▶ [WRITTEN TASK]:
In the data below, which lines contain "assign"? List them by copying each one.

[Stored entries]
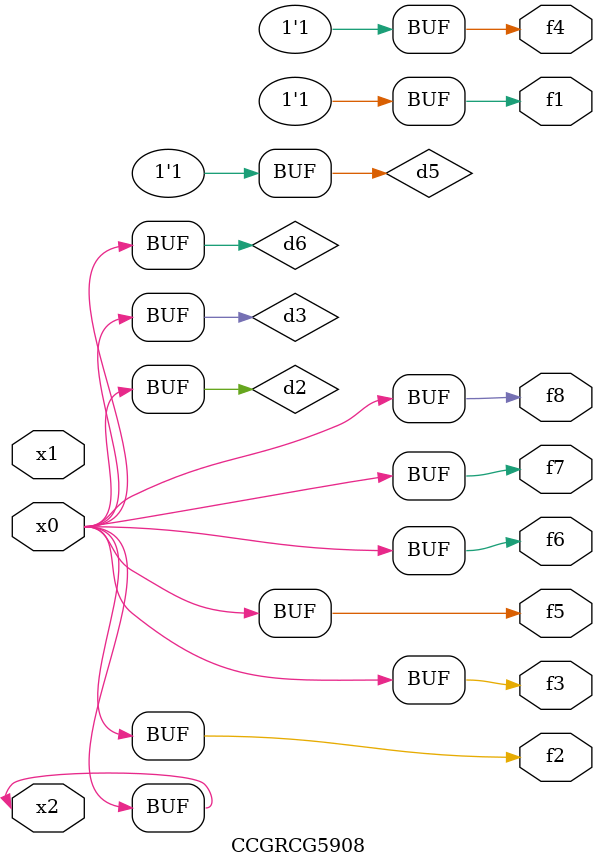
<source format=v>
module CCGRCG5908(
	input x0, x1, x2,
	output f1, f2, f3, f4, f5, f6, f7, f8
);

	wire d1, d2, d3, d4, d5, d6;

	xnor (d1, x2);
	buf (d2, x0, x2);
	and (d3, x0);
	xnor (d4, x1, x2);
	nand (d5, d1, d3);
	buf (d6, d2, d3);
	assign f1 = d5;
	assign f2 = d6;
	assign f3 = d6;
	assign f4 = d5;
	assign f5 = d6;
	assign f6 = d6;
	assign f7 = d6;
	assign f8 = d6;
endmodule

</source>
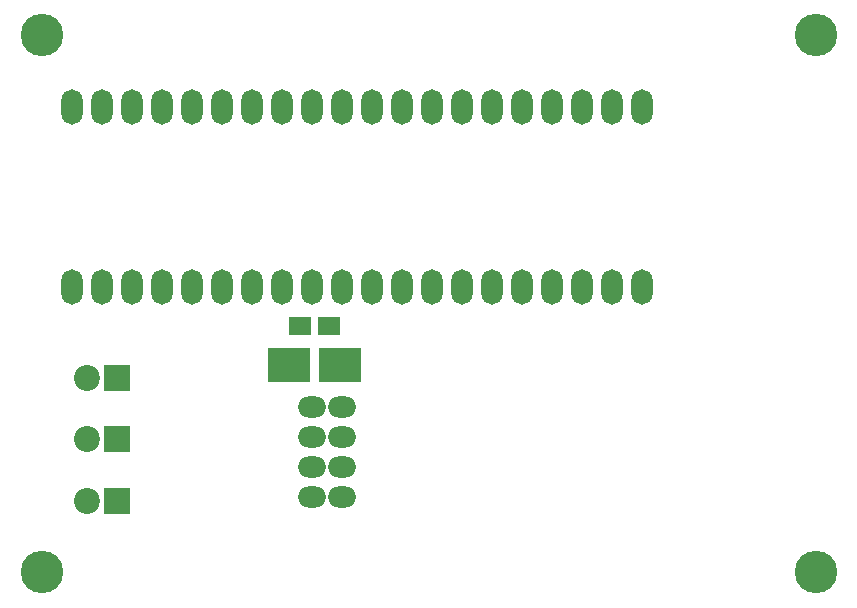
<source format=gbs>
G04 #@! TF.GenerationSoftware,KiCad,Pcbnew,no-vcs-found-5f4599f~59~ubuntu16.04.1*
G04 #@! TF.CreationDate,2017-07-19T11:29:47+03:00*
G04 #@! TF.ProjectId,serial_gw_maple_mini,73657269616C5F67775F6D61706C655F,rev?*
G04 #@! TF.SameCoordinates,Original
G04 #@! TF.FileFunction,Soldermask,Bot*
G04 #@! TF.FilePolarity,Negative*
%FSLAX46Y46*%
G04 Gerber Fmt 4.6, Leading zero omitted, Abs format (unit mm)*
G04 Created by KiCad (PCBNEW no-vcs-found-5f4599f~59~ubuntu16.04.1) date Wed Jul 19 11:29:47 2017*
%MOMM*%
%LPD*%
G01*
G04 APERTURE LIST*
%ADD10O,2.400000X1.800000*%
%ADD11O,1.800000X3.000000*%
%ADD12C,3.600000*%
%ADD13R,3.600000X2.900000*%
%ADD14R,1.900000X1.650000*%
%ADD15C,2.200000*%
%ADD16R,2.200000X2.200000*%
G04 APERTURE END LIST*
D10*
X165100000Y-81280000D03*
X167640000Y-81280000D03*
X165100000Y-78740000D03*
X167640000Y-78740000D03*
X165100000Y-76200000D03*
X167640000Y-76200000D03*
X165100000Y-73660000D03*
X167640000Y-73660000D03*
D11*
X144780000Y-48260000D03*
X147320000Y-48260000D03*
X149860000Y-48260000D03*
X152400000Y-48260000D03*
X154940000Y-48260000D03*
X157480000Y-48260000D03*
X160020000Y-48260000D03*
X162560000Y-48260000D03*
X165100000Y-48260000D03*
X167640000Y-48260000D03*
X170180000Y-48260000D03*
X172720000Y-48260000D03*
X175260000Y-48260000D03*
X177800000Y-48260000D03*
X180340000Y-48260000D03*
X182880000Y-48260000D03*
X185420000Y-48260000D03*
X187960000Y-48260000D03*
X190500000Y-48260000D03*
X193040000Y-48260000D03*
X193040000Y-63500000D03*
X190500000Y-63500000D03*
X187960000Y-63500000D03*
X185420000Y-63500000D03*
X182880000Y-63500000D03*
X180340000Y-63500000D03*
X177800000Y-63500000D03*
X175260000Y-63500000D03*
X172720000Y-63500000D03*
X170180000Y-63500000D03*
X167640000Y-63500000D03*
X165100000Y-63500000D03*
X162560000Y-63500000D03*
X160020000Y-63500000D03*
X157480000Y-63500000D03*
X154940000Y-63500000D03*
X152400000Y-63500000D03*
X149860000Y-63500000D03*
X147320000Y-63500000D03*
X144780000Y-63500000D03*
D12*
X142240000Y-87630000D03*
X207772000Y-87630000D03*
X207772000Y-42164000D03*
X142240000Y-42164000D03*
D13*
X163204000Y-70104000D03*
X167504000Y-70104000D03*
D14*
X164104000Y-66802000D03*
X166604000Y-66802000D03*
D15*
X146050000Y-81584800D03*
D16*
X148590000Y-81584800D03*
X148590000Y-76377800D03*
D15*
X146050000Y-76377800D03*
X146050000Y-71170800D03*
D16*
X148590000Y-71170800D03*
M02*

</source>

▶ [WRITTEN SOLUTION]:
	assign f1 = d5;
	assign f2 = d6;
	assign f3 = d6;
	assign f4 = d5;
	assign f5 = d6;
	assign f6 = d6;
	assign f7 = d6;
	assign f8 = d6;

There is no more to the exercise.